*** DATA EXTRACT ***

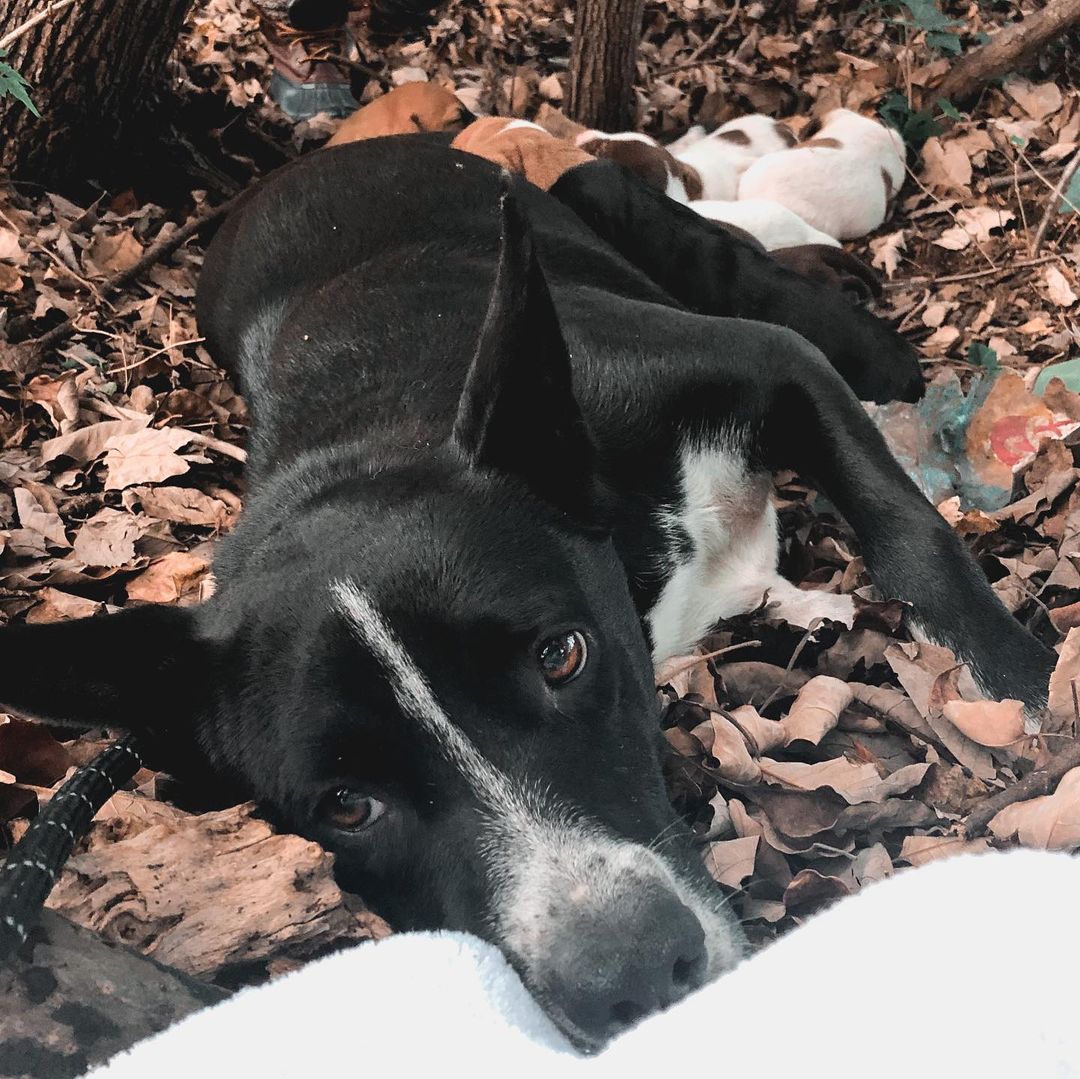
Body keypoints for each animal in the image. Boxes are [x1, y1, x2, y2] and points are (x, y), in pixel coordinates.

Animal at [0, 139, 1054, 1049]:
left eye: (562, 654)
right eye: (346, 805)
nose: (633, 973)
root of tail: (295, 166)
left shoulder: (763, 364)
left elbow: (910, 531)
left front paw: (1022, 685)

*** End of DATA EXTRACT ***

Search the entries above for "left". Show every line that has it.

● SOLUTION TO THIS PROBLEM
left eye: (562, 654)
left shoulder: (763, 364)
left elbow: (910, 531)
left front paw: (1022, 685)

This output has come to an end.